Obyek dan Subyek Trading Karbon
Obyek dasar yang ditradingkan dalam Trading Karbon antar negara adalah manfaat hutan dalam mengeliminasi emisi karbon yang dihasilkan oleh setiap negara. Emisi karbon dan manfaat hutan merupakan dua peran yang saling berkebalikan dan menegasikan (mutadladdah mutanafiyah).
Emisi karbon bersifat merugikan, sementara manfaat hutan bersifat menguntungkan.

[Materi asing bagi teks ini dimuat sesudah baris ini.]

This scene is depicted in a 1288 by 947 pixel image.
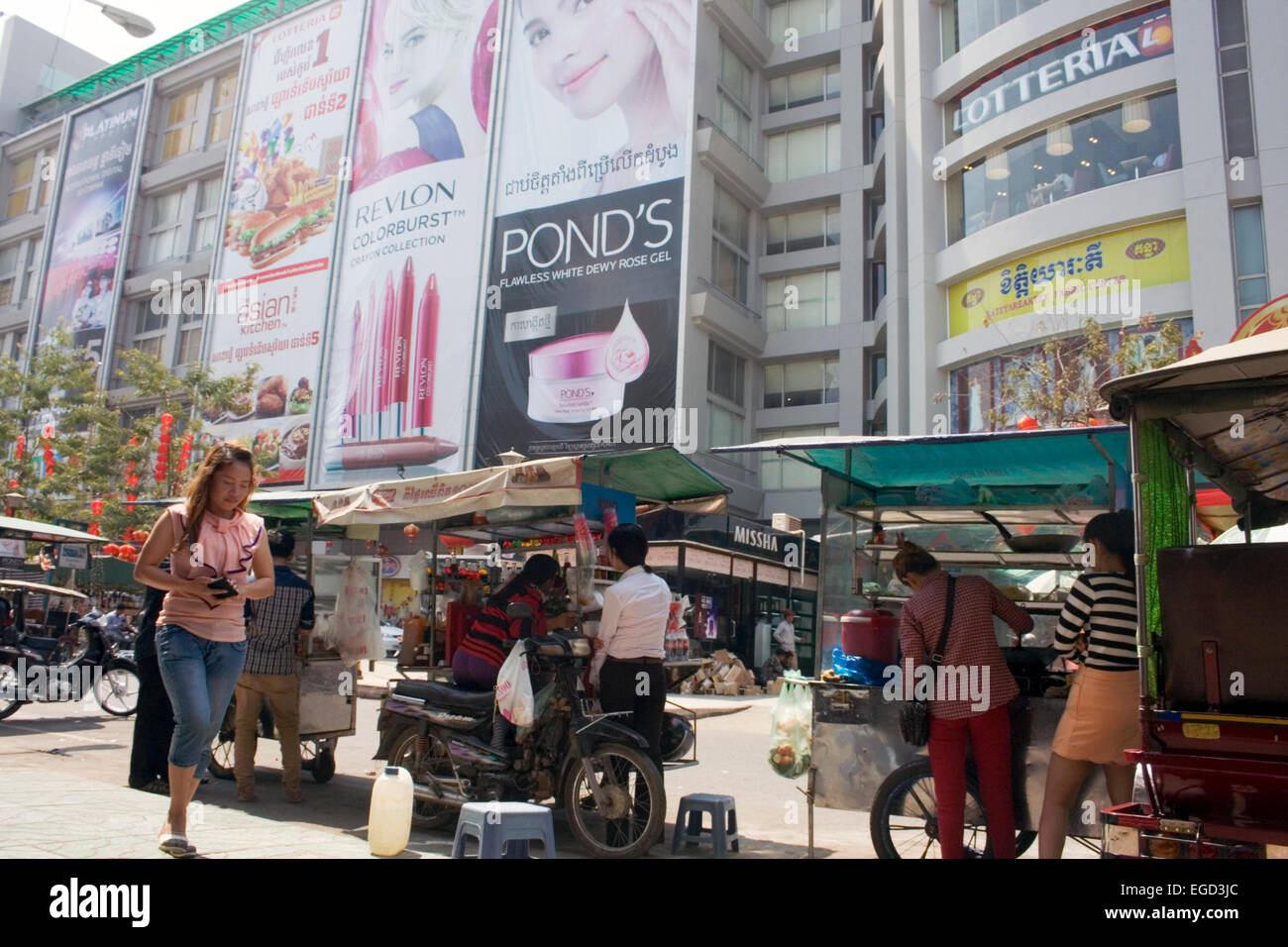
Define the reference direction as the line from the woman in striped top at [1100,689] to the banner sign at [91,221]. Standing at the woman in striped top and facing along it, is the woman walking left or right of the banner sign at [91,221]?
left

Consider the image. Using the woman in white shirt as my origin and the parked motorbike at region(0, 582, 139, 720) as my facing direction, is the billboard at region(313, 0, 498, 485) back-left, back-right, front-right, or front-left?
front-right

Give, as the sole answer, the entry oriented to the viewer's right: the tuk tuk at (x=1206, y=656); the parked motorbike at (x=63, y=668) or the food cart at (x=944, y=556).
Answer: the parked motorbike

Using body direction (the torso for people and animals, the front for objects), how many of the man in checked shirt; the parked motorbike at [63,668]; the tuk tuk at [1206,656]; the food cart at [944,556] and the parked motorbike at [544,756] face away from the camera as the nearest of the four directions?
2

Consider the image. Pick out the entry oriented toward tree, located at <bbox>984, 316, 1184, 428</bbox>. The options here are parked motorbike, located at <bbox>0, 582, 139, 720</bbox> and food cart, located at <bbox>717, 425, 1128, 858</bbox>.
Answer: the parked motorbike

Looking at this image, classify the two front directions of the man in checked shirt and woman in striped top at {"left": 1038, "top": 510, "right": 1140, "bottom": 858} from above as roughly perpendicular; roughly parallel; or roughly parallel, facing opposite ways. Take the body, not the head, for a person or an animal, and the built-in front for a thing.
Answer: roughly parallel

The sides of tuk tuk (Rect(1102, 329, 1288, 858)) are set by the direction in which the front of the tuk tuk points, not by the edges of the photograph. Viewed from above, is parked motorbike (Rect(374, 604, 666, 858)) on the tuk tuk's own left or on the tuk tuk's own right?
on the tuk tuk's own left

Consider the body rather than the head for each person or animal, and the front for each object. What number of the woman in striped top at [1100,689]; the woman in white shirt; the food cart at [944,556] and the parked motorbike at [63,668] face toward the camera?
1

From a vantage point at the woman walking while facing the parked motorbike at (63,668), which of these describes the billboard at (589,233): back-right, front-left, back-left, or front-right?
front-right

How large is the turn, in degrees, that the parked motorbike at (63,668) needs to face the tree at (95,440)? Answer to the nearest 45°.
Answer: approximately 90° to its left

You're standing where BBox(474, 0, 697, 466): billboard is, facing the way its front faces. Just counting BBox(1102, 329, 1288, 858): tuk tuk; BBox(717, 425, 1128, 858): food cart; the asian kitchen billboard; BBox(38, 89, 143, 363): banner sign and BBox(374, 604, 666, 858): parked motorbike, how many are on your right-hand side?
2

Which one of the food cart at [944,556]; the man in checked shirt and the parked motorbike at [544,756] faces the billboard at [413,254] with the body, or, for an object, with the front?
the man in checked shirt

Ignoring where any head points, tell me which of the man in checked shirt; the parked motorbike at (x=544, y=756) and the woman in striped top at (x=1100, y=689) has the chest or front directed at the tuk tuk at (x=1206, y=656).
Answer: the parked motorbike

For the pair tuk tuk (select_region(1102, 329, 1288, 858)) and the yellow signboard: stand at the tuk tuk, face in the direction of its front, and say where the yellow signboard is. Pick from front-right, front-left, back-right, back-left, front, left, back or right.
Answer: front

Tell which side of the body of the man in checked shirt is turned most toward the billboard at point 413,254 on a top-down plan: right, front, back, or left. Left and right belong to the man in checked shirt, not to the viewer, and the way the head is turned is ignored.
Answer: front

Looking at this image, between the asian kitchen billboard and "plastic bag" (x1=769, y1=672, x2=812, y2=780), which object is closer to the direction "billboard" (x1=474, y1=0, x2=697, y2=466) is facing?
the plastic bag

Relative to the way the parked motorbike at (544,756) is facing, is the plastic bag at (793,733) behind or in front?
in front

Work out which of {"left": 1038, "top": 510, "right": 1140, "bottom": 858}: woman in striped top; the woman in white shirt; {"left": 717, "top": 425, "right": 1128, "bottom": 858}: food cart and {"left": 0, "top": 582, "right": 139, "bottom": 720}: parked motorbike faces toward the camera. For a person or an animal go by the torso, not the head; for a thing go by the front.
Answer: the food cart

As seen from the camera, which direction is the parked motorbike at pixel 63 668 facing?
to the viewer's right

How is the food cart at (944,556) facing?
toward the camera

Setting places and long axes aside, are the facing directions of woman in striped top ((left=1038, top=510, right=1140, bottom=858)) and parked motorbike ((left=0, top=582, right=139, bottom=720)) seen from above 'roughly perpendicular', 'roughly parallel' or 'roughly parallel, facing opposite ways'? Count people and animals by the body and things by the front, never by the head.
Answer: roughly perpendicular
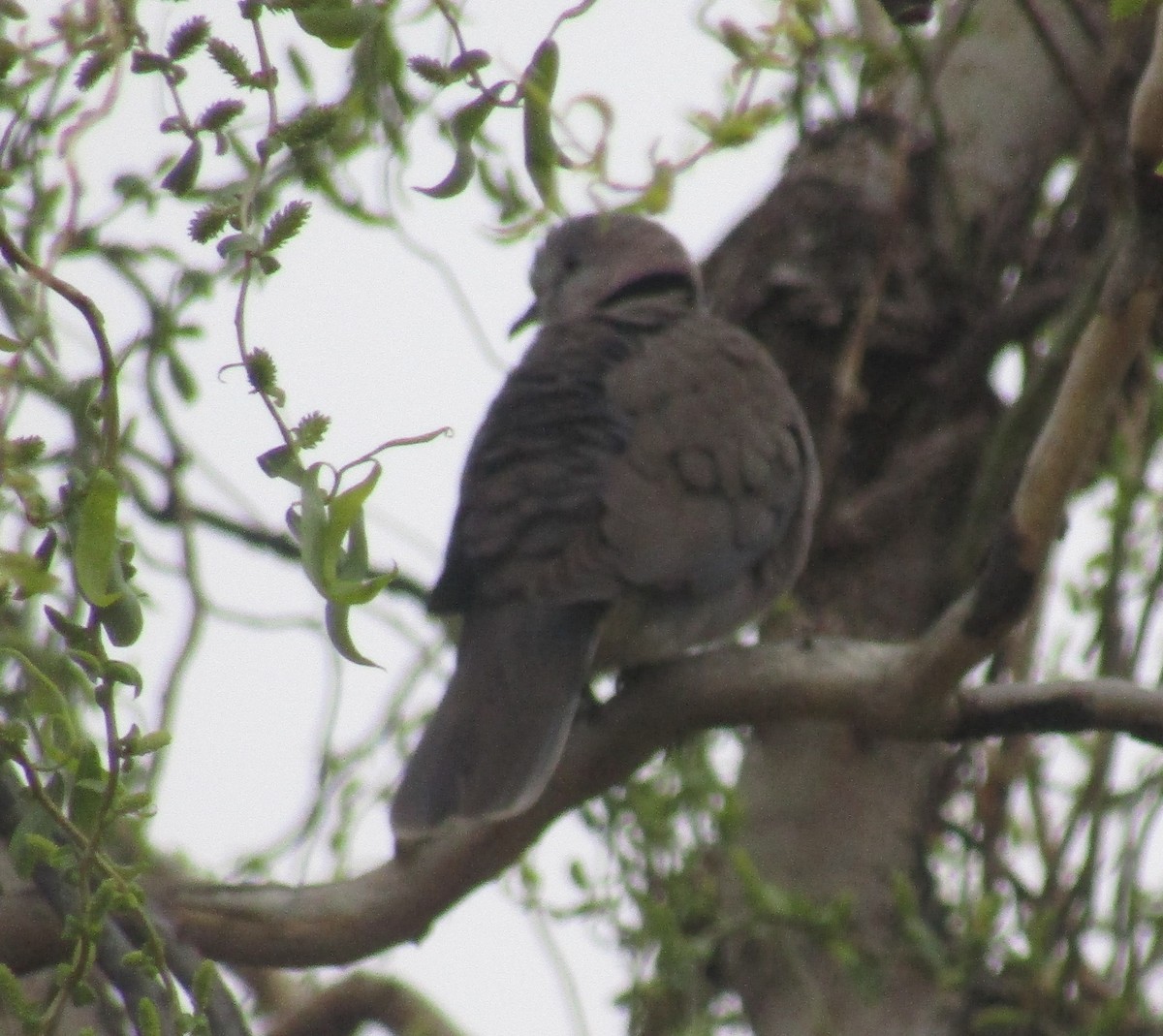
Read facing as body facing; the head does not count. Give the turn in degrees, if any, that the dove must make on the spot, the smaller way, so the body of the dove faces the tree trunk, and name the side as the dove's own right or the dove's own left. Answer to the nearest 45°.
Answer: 0° — it already faces it

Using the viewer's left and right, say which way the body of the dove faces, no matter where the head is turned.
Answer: facing away from the viewer and to the right of the viewer
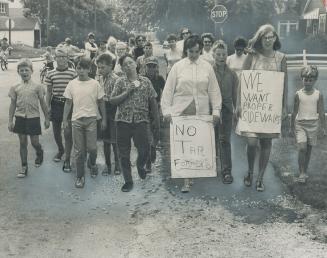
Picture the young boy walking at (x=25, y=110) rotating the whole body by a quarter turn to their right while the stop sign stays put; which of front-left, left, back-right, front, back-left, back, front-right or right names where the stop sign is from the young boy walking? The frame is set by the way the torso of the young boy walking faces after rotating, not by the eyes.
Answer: back-right

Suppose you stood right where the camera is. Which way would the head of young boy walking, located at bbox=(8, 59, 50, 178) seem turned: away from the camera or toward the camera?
toward the camera

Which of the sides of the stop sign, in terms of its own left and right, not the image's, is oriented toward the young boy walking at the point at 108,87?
front

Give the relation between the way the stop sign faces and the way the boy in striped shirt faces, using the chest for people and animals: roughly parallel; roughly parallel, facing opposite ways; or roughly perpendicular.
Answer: roughly parallel

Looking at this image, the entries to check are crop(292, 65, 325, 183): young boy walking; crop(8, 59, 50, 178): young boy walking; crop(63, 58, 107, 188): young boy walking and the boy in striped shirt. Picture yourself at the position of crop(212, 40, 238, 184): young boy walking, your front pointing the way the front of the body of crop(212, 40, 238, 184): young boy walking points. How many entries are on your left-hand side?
1

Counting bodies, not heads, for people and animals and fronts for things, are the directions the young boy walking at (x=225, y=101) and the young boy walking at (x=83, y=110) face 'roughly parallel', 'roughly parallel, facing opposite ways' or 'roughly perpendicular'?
roughly parallel

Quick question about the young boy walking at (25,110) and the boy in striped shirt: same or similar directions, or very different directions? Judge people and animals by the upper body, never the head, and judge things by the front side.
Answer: same or similar directions

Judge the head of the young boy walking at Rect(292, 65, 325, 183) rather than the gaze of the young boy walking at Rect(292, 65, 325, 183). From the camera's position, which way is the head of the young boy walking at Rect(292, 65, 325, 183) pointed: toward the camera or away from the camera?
toward the camera

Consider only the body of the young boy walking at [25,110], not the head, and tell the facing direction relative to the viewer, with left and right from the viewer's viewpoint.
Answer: facing the viewer

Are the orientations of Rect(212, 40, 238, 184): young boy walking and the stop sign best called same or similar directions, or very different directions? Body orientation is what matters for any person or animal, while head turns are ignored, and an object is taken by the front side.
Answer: same or similar directions

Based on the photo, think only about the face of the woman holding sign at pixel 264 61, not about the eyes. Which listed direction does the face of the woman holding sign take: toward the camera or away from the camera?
toward the camera

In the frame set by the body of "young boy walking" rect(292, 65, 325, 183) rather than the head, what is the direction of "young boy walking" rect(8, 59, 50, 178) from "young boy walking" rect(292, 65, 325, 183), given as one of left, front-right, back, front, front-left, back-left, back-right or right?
right

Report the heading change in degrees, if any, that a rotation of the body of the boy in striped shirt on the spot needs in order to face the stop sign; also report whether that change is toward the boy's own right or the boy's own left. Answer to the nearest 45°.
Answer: approximately 135° to the boy's own left

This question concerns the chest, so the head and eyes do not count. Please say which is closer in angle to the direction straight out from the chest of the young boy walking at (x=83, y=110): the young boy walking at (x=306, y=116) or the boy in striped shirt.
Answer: the young boy walking

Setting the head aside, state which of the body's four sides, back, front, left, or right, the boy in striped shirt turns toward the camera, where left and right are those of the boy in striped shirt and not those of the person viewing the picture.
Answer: front

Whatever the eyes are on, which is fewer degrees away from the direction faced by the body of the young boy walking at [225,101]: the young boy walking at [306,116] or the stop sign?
the young boy walking

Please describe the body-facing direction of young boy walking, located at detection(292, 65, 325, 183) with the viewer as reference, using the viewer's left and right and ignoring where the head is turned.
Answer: facing the viewer
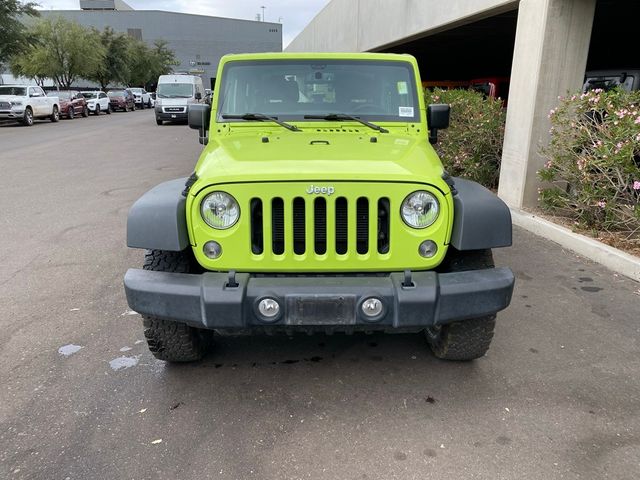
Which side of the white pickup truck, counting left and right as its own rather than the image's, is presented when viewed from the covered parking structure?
left

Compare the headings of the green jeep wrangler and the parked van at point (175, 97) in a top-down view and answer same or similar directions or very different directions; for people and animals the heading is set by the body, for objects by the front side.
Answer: same or similar directions

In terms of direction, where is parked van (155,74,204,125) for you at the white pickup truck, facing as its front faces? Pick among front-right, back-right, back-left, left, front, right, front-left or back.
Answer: back-left

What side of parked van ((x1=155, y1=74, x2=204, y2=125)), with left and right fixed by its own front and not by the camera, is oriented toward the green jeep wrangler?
front

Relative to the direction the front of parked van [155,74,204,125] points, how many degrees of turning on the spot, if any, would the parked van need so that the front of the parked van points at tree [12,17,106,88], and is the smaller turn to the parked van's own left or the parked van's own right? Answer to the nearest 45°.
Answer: approximately 135° to the parked van's own right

Karenanya, perhitungannya sudah pasti bersifat berbanding lurus, sehingga sesuai dengan kaidah dasar al-kharraj bi al-dlamman (dampak kerugian berbanding lurus dengan nilai ganti rugi).
Dengan demikian, subyek pelaku trading dalam hal ini sudah bisa kita garisbawahi, yaitu antara negara penghasil emisi karbon dengan negara pemilik hutan penyangga.
Jenis Kontrak Trading Karbon
Karena yang dibeli adalah manfaat hutan dalam mengeliminasi dampak emisii karbon yang dihasilkan oleh aktifitas industri dari sebuah negara, maka pada dasarnya kontrak yang berlaku atas perdagangan ini bisa didekati berdasar 2 sudut pandang, antara lain:
Pertama, adalah akad ijarah
Akad ijarah (sewa jasa) terjadi antara negara penghasil emisi dengan negara tetangga pemilik hutan. Hanya saja, ciri utama dari akad sewa dalam Islam adalah senantiasa dibatasi oleh waktu jatuh tempo dan kemakluman obyek sewa sehingga bisa dikuasai oleh negara penyewanya. Itu sebabnya, jika trading karbon itu dipandang sebagai akad sewa manfaat hutan, maka yang ada justru menjadi akad ijarah fasidah (sewa yang rusak) karena ketidakmakluman hutan mana yang disewa.
Kedua, akad ganti kerugian
Akad ganti kerugian (dlaman) terjadi karena bagaimanapun juga pihak negara tetangga penghasil emisi telah turut serta merasakan manfaatnya hutan, sementara mereka menjadi penyuplai sebab kerugian, yaitu emisi karbon. Karena antara peran hutan dan supply emisi merupakan yang bertolak belakang, maka di sini selanjutnya berlaku wajibnya ganti rugi atas sebab yang ditimbulkannya.
Berangkat dari sini, selanjutnya kita bisa menarik sebuah kesimpulan bahwa pada dasarnya akad trading karbon tersebut adalah bukan akad murni perniagaan. Akad yang sebenarnya sedang berlangsung adalah akad ganti kerugian (dlaman) sebagai buah akibat tindakan merugikan (dlarar) negara penghasil emisi karbon.